My first introduction to electronic music really was this. I was so blown away at the time by how futuristic and visionary EL-P's production is and years later I still feel the same. He taught me early to be as experimental with sounds as possible. Plus Lif's bars really snuck in some real-world pragmatism to the 10-year-old me.

7. DJ Trouble - 'Bangs & Works'

The first footwork track I heard was a Bjork mashup of Joga somewhere and it completely changed how I built beats. It's a really hard thing to get right, tracks like 'Bangs & Works' and Poetry by DJ Nate do.

  • My best friend and my dog

8. Zomby - 'Aquarium'

I wish I made this track. He struck genius with tracks like 'Mozaik', 'Digital Fauna', 'Digital Flora' etc. The first one I heard was Strange Fruit, still one of the most beautiful things I've ever heard. The flip side to his sound is equally good, 'U Are My Fantasy' (from '92) has as many plays.

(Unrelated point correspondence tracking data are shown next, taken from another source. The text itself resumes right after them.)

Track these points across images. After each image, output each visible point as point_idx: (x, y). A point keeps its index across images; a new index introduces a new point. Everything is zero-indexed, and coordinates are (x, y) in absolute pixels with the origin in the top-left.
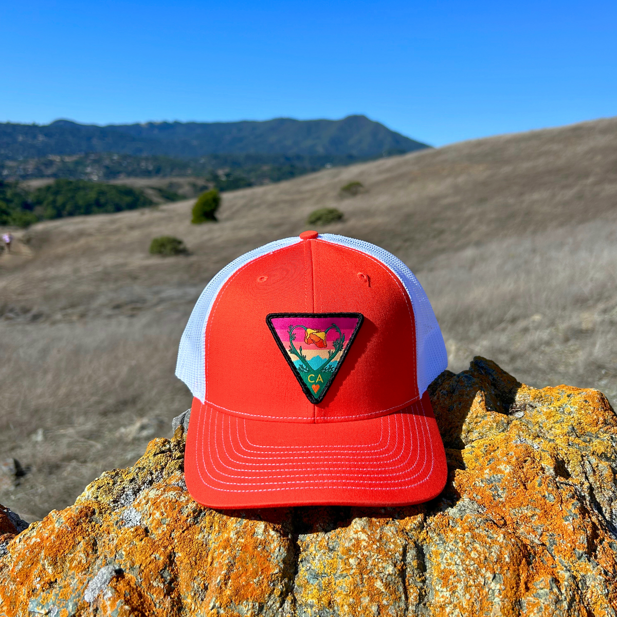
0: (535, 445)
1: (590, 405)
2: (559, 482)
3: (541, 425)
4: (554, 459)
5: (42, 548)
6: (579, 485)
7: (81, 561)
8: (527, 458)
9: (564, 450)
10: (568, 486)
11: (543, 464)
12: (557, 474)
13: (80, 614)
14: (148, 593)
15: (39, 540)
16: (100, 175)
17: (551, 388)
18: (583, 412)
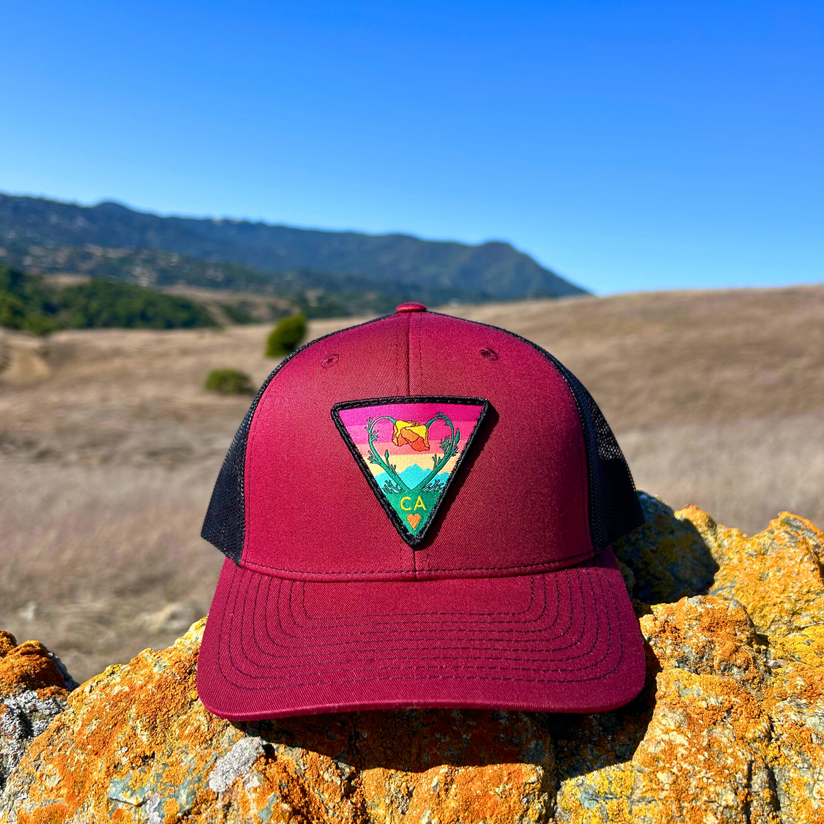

9. Azzdine - 'Droub Al Lil'

Driving around Algiers listening to label-less tapes in the back of my auntie's car... I managed to get the name of this one. The way Arabic is spoken and sung has always appealed to me more than English. It's primal, gliding around arpeggios in a single breath is so much more emotive and affecting. Burial was the first producer I ever heard really achieve the same thing outside of that.

  • Me chillin'

10. Burial - 'Near Dark'

I read an interview with Burial where he spoke about growing up with stories and tunes that his older brother brought back from these raves that he was too young to attend, and how he would fall asleep listening to the tunes his brother put on. That's exactly what I felt like when I first heard Burial. I was barely 14 and just starting to stay out at night, getting trains to school at 6.30 in the morning. There were a lot of long winters and a lot of darkness; it's been said a million times now but his music really was a soundtrack for that time. The kind of dreamy mystical but mournful vibe that he talks about is the same feeling I got from it, and why I wanted to start making my own too.